19 thoughts on “Headless Raspberry Pi Setup with Raspbian Jessie”

  1. A nice tutorial.

    BUT if you use pibakery at http://www.pibakery.org would save a lot of work.
    You can set even up the WiFi. A really g0ood tool.
    Appantly there will be a new version at the end of March so it would be better go get that one when id arrives.

    1. Looks interesting indeed, I’ll have to check it out 🙂

      But I guess both approaches each have their pros and cons. With PiBakery, you are tied to the baked in image it seems (which makes it a 1.8GB download). Does it support different OSes?

      1. My old version has just updated the image to the latest Version and the Light version.
        Whether the new PiBakery support all available OS’s ifs not known.
        Pibakery is on twitter so perhaps a tweet there would not go amis.

        PS. I couldn’t get LAMP install to work, but will work on that.

  2. Thanks for this tip. How could I go this long and provision so many raspis. This will save me a lot of time.

    Thank you.

  3. This is just something extra that I learnt from your excellent article. I hope you don’t mind me sharing. Thank you very much for posting this article and sharing your knowledge.
    After powering up my raspberry pi zero after making the changes in the card’s root I powered it down and looked at the SD card again. I could not see the “wpa_supplicant.conf” file. I understand now that the operating system copies the file to where it needs to go then deletes the file from the microSD card’s root.
    Also in Windows I created the file ‘ssh’ but there was not just an option I believe to just create a file so I made a text file ‘ssh.txt’ then deleted the .txt bit which left just ‘ssh’ as a file. seemed to work.
    I found this article from http://www.recantha.co.uk/blog/

    1. I don’t mind at all! Thank you for the feedback, I’ve added some small notes in the text to cover it 🙂

      As for the file extension, I remember a trick in notepad when saving a file: if your put quotes (“”) around the file name, it should save as is, without adding a .txt extension.

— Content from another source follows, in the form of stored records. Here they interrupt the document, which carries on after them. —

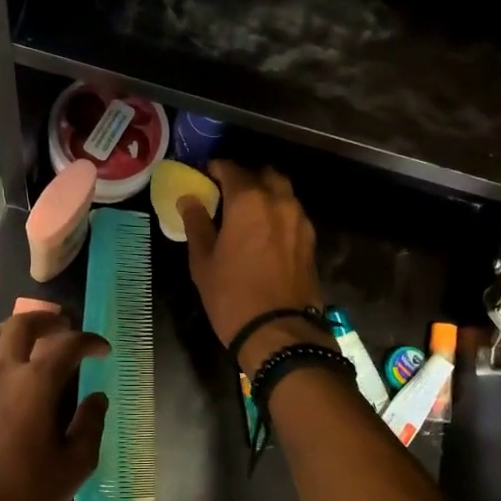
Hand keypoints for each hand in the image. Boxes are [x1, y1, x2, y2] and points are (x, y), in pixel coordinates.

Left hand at [0, 311, 108, 500]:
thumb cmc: (26, 491)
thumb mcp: (76, 464)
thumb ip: (91, 424)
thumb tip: (97, 397)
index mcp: (36, 384)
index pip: (68, 344)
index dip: (90, 341)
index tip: (103, 350)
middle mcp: (4, 372)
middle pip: (22, 324)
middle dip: (47, 319)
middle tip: (65, 327)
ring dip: (15, 328)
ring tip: (32, 338)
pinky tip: (6, 372)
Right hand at [179, 161, 325, 372]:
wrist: (278, 331)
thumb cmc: (231, 295)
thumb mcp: (203, 261)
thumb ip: (196, 223)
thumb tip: (189, 199)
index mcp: (249, 200)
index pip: (231, 169)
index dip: (215, 169)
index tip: (204, 176)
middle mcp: (279, 201)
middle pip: (264, 174)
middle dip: (246, 178)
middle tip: (228, 194)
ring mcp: (300, 220)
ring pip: (283, 192)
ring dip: (266, 194)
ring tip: (248, 213)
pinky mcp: (311, 240)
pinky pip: (293, 213)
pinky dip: (279, 213)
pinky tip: (265, 232)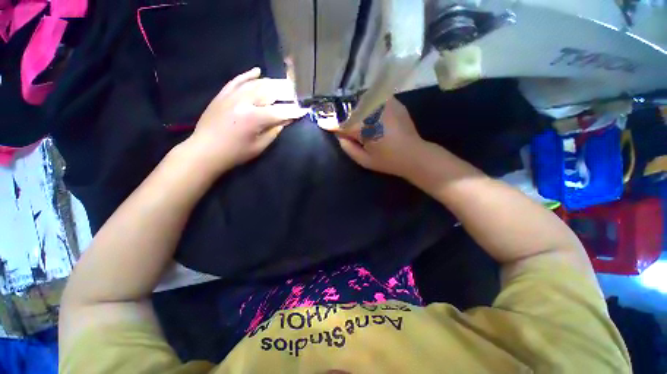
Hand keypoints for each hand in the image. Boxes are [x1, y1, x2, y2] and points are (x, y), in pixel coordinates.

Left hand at [184, 67, 308, 172]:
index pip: (280, 112)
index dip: (293, 111)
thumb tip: (286, 120)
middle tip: (295, 95)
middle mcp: (244, 102)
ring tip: (282, 85)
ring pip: (255, 84)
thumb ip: (274, 131)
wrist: (205, 150)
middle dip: (285, 93)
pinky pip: (237, 81)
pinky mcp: (222, 95)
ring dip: (271, 84)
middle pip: (269, 92)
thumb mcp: (259, 146)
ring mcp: (232, 96)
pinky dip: (247, 75)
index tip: (304, 110)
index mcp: (254, 118)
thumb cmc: (235, 153)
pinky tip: (257, 71)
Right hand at [337, 98, 430, 180]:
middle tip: (336, 117)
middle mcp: (375, 112)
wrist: (414, 155)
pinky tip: (367, 109)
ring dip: (354, 104)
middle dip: (341, 112)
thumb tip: (339, 135)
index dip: (331, 122)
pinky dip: (368, 101)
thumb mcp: (364, 160)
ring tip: (351, 112)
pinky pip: (376, 97)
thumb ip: (348, 147)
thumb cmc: (388, 161)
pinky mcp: (394, 102)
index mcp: (367, 129)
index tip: (322, 121)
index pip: (343, 123)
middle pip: (351, 107)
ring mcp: (386, 105)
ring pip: (363, 99)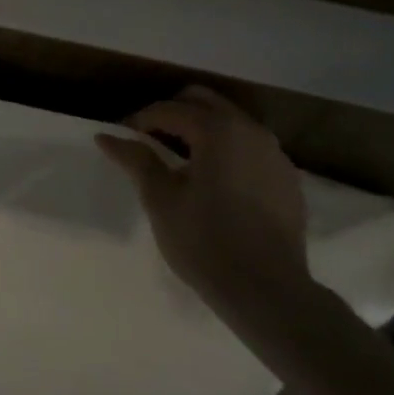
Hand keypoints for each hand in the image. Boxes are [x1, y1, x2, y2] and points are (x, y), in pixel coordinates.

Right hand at [96, 85, 312, 323]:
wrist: (268, 292)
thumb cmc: (205, 242)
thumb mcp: (161, 200)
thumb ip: (136, 160)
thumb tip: (106, 136)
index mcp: (218, 130)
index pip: (170, 109)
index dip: (141, 120)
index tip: (123, 138)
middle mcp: (251, 130)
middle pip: (204, 102)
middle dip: (173, 113)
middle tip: (149, 140)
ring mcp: (275, 153)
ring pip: (230, 122)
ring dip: (202, 129)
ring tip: (180, 159)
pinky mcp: (287, 178)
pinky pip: (250, 147)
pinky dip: (227, 150)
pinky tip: (215, 181)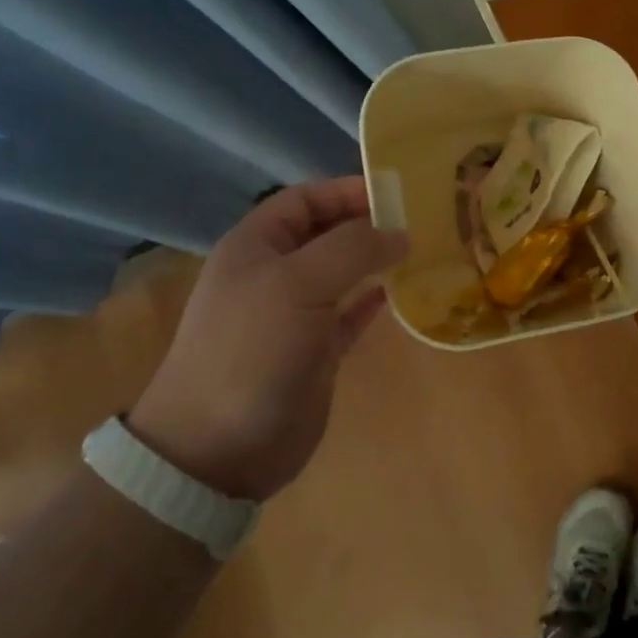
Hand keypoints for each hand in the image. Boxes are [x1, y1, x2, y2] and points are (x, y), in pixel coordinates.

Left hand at [127, 178, 407, 501]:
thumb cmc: (252, 348)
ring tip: (419, 250)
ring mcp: (295, 315)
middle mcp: (274, 275)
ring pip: (342, 273)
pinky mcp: (314, 352)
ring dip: (375, 260)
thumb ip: (353, 247)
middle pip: (326, 233)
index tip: (394, 192)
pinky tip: (402, 291)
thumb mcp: (299, 283)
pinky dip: (374, 300)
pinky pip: (350, 314)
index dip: (345, 190)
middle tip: (418, 220)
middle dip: (366, 223)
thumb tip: (400, 233)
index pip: (304, 199)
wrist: (218, 447)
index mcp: (256, 247)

  4. Very clever way of setting ssh and the wifi. Thanks a lot.
    I have a Pi Zero W and would like to just have the Jessie lite version on it but I just can’t get bluetooth to work reliably.
    Would you have a tutorial for Jessie lite and Bluetooth?

  5. It seems that bluetooth requires pulseaudio whcih really requires a desktop version itself. I have tried many things but have come to the conclusion that bluetooth is at best unstable on Jessie Lite.
    I would love to be proven wrong 🙂

  6. I have followed your tutorial and I think A small correction is required 🙂

    You say to put the ssh file and wpa_supplicant.conf in the root partition but it should be in /boot (as shown in the picture)

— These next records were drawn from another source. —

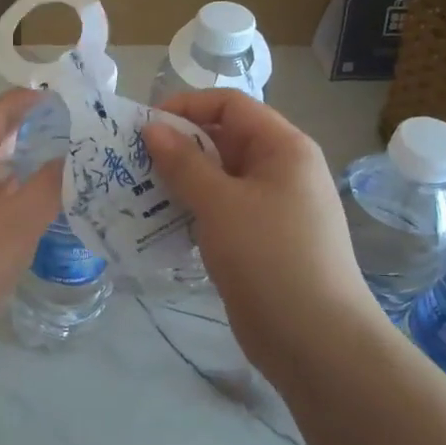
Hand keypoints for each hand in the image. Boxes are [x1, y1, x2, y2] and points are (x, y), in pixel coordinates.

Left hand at [0, 88, 62, 360]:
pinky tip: (42, 204)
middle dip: (29, 129)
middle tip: (74, 127)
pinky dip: (17, 192)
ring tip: (67, 160)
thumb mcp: (17, 225)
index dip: (26, 101)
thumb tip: (73, 153)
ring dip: (25, 162)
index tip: (64, 95)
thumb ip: (48, 186)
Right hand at [142, 90, 386, 373]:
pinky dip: (191, 211)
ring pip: (218, 179)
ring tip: (135, 191)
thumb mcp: (220, 203)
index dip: (187, 106)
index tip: (144, 126)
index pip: (231, 105)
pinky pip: (220, 212)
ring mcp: (271, 208)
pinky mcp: (259, 241)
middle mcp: (280, 170)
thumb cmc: (269, 256)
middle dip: (177, 146)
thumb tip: (152, 128)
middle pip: (224, 140)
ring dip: (179, 181)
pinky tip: (158, 223)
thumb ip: (183, 163)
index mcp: (283, 147)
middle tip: (130, 161)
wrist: (315, 339)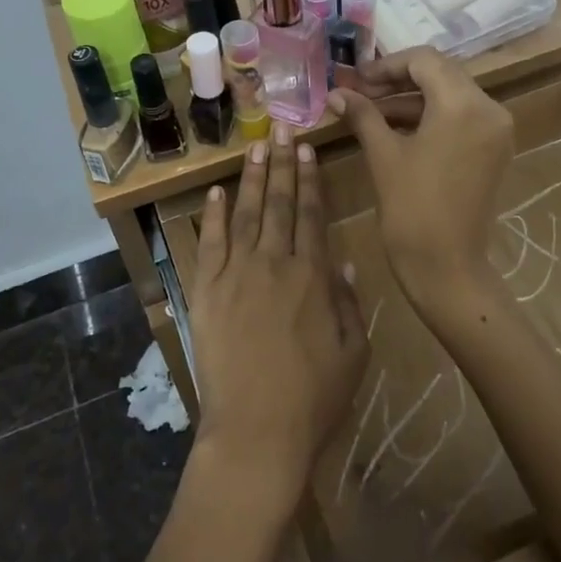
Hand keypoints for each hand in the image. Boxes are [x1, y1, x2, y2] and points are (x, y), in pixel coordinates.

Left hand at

  7. It could be something specific to me then. I am very new to The Pi world so excuse my lack of knowledge.
    When I insert the SD card in my laptop it shows 2 partitions. 1 is the / and the other is /boot.

    I initially put the files in / and it didn’t work. That is when I then saw the picture and realised I put them in the wrong place 🙂

    1. I’m only seeing one partition, so I was not aware this could cause confusion 🙂 I’ve added the fact that it’s “/boot”. Thanks for the feedback!